[A run of records]
★ ★ ★ ★ ★ ★ ★
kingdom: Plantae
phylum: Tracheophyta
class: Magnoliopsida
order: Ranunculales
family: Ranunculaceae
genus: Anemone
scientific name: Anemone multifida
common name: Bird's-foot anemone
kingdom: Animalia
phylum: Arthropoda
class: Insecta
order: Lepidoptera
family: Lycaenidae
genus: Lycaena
★ ★ ★ ★ ★ ★ ★
▶ [Stated problem]: Copy out the material word for word, starting with the line that contains "class: Magnoliopsida" and going on through its last line, with both of those lines included.

▶ [Answer for this exercise]:
class: Magnoliopsida
order: Ranunculales
family: Ranunculaceae
genus: Anemone
scientific name: Anemone multifida
common name: Bird's-foot anemone
kingdom: Animalia
phylum: Arthropoda
class: Insecta
order: Lepidoptera
family: Lycaenidae
genus: Lycaena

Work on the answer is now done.